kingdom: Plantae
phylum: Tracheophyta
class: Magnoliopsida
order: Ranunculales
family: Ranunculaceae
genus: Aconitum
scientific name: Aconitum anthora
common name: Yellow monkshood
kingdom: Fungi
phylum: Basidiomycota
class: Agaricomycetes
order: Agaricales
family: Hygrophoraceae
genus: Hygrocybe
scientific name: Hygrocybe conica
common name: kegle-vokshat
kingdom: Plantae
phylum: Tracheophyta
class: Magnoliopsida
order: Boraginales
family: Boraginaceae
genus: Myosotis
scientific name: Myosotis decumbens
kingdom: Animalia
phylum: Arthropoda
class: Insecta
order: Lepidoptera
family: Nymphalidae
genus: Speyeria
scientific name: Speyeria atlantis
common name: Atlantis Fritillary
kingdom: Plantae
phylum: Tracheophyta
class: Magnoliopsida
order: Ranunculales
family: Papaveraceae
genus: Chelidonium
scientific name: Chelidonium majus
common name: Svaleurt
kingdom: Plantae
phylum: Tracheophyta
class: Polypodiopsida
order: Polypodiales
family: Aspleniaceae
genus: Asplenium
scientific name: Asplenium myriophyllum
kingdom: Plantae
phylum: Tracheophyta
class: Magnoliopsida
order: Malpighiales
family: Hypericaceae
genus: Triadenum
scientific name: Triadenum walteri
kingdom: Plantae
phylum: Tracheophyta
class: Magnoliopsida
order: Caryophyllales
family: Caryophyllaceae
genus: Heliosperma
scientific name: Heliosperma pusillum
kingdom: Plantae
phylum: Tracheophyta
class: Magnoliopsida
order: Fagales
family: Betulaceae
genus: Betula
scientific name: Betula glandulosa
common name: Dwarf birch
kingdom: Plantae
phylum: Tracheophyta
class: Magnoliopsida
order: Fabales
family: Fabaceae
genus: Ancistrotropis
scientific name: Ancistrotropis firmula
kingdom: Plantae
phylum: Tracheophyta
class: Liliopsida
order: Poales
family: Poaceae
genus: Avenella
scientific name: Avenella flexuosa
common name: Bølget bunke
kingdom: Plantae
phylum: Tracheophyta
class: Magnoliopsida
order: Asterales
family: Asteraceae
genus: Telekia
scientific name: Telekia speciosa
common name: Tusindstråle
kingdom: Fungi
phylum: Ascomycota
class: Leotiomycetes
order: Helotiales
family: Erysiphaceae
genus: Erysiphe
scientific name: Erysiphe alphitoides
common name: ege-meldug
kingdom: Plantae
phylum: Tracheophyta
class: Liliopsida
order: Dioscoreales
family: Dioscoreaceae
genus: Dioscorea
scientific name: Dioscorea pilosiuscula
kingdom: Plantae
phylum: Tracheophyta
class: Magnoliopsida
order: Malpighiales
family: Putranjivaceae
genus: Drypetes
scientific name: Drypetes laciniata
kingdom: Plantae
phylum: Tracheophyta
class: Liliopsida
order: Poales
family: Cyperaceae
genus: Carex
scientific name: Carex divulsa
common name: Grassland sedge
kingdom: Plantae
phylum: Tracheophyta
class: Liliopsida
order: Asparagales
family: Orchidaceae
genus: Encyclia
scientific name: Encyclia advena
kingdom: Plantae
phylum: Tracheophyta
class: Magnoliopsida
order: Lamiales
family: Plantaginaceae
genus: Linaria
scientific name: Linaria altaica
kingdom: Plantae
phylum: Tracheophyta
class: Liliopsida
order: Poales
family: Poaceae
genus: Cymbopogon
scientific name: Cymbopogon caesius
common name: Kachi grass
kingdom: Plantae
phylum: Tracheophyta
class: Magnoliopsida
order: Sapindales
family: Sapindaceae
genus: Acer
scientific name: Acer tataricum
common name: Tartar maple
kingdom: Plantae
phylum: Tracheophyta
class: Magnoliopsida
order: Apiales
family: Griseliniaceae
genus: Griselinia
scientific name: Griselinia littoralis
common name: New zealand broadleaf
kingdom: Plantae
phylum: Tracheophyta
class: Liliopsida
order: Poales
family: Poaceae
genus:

- - - -

[Requirement] Please render all lines of the entries above as one numbered list, leaving out any blank lines.

[Expected answer]
1. kingdom: Plantae
2. phylum: Tracheophyta
3. class: Magnoliopsida
4. order: Ranunculales
5. family: Ranunculaceae
6. genus: Aconitum
7. scientific name: Aconitum anthora
8. common name: Yellow monkshood
9. kingdom: Fungi
10. phylum: Basidiomycota
11. class: Agaricomycetes
12. order: Agaricales
13. family: Hygrophoraceae
14. genus: Hygrocybe
15. scientific name: Hygrocybe conica
16. common name: kegle-vokshat
17. kingdom: Plantae
18. phylum: Tracheophyta
19. class: Magnoliopsida
20. order: Boraginales
21. family: Boraginaceae
22. genus: Myosotis
23. scientific name: Myosotis decumbens
24. kingdom: Animalia
25. phylum: Arthropoda
26. class: Insecta
27. order: Lepidoptera
28. family: Nymphalidae
29. genus: Speyeria
30. scientific name: Speyeria atlantis
31. common name: Atlantis Fritillary
32. kingdom: Plantae
33. phylum: Tracheophyta
34. class: Magnoliopsida
35. order: Ranunculales
36. family: Papaveraceae
37. genus: Chelidonium
38. scientific name: Chelidonium majus
39. common name: Svaleurt
40. kingdom: Plantae
41. phylum: Tracheophyta
42. class: Polypodiopsida
43. order: Polypodiales
44. family: Aspleniaceae
45. genus: Asplenium
46. scientific name: Asplenium myriophyllum
47. kingdom: Plantae
48. phylum: Tracheophyta
49. class: Magnoliopsida
50. order: Malpighiales
51. family: Hypericaceae
52. genus: Triadenum
53. scientific name: Triadenum walteri
54. kingdom: Plantae
55. phylum: Tracheophyta
56. class: Magnoliopsida
57. order: Caryophyllales
58. family: Caryophyllaceae
59. genus: Heliosperma
60. scientific name: Heliosperma pusillum
61. kingdom: Plantae
62. phylum: Tracheophyta
63. class: Magnoliopsida
64. order: Fagales
65. family: Betulaceae
66. genus: Betula
67. scientific name: Betula glandulosa
68. common name: Dwarf birch
69. kingdom: Plantae
70. phylum: Tracheophyta
71. class: Magnoliopsida
72. order: Fabales
73. family: Fabaceae
74. genus: Ancistrotropis
75. scientific name: Ancistrotropis firmula
76. kingdom: Plantae
77. phylum: Tracheophyta
78. class: Liliopsida
79. order: Poales
80. family: Poaceae
81. genus: Avenella
82. scientific name: Avenella flexuosa
83. common name: Bølget bunke
84. kingdom: Plantae
85. phylum: Tracheophyta
86. class: Magnoliopsida
87. order: Asterales
88. family: Asteraceae
89. genus: Telekia
90. scientific name: Telekia speciosa
91. common name: Tusindstråle
92. kingdom: Fungi
93. phylum: Ascomycota
94. class: Leotiomycetes
95. order: Helotiales
96. family: Erysiphaceae
97. genus: Erysiphe
98. scientific name: Erysiphe alphitoides
99. common name: ege-meldug
100. kingdom: Plantae
101. phylum: Tracheophyta
102. class: Liliopsida
103. order: Dioscoreales
104. family: Dioscoreaceae
105. genus: Dioscorea
106. scientific name: Dioscorea pilosiuscula
107. kingdom: Plantae
108. phylum: Tracheophyta
109. class: Magnoliopsida
110. order: Malpighiales
111. family: Putranjivaceae
112. genus: Drypetes
113. scientific name: Drypetes laciniata
114. kingdom: Plantae
115. phylum: Tracheophyta
116. class: Liliopsida
117. order: Poales
118. family: Cyperaceae
119. genus: Carex
120. scientific name: Carex divulsa
121. common name: Grassland sedge
122. kingdom: Plantae
123. phylum: Tracheophyta
124. class: Liliopsida
125. order: Asparagales
126. family: Orchidaceae
127. genus: Encyclia
128. scientific name: Encyclia advena
129. kingdom: Plantae
130. phylum: Tracheophyta
131. class: Magnoliopsida
132. order: Lamiales
133. family: Plantaginaceae
134. genus: Linaria
135. scientific name: Linaria altaica
136. kingdom: Plantae
137. phylum: Tracheophyta
138. class: Liliopsida
139. order: Poales
140. family: Poaceae
141. genus: Cymbopogon
142. scientific name: Cymbopogon caesius
143. common name: Kachi grass
144. kingdom: Plantae
145. phylum: Tracheophyta
146. class: Magnoliopsida
147. order: Sapindales
148. family: Sapindaceae
149. genus: Acer
150. scientific name: Acer tataricum
151. common name: Tartar maple
152. kingdom: Plantae
153. phylum: Tracheophyta
154. class: Magnoliopsida
155. order: Apiales
156. family: Griseliniaceae
157. genus: Griselinia
158. scientific name: Griselinia littoralis
159. common name: New zealand broadleaf
160. kingdom: Plantae
161. phylum: Tracheophyta
162. class: Liliopsida
163. order: Poales
164. family: Poaceae
165. genus:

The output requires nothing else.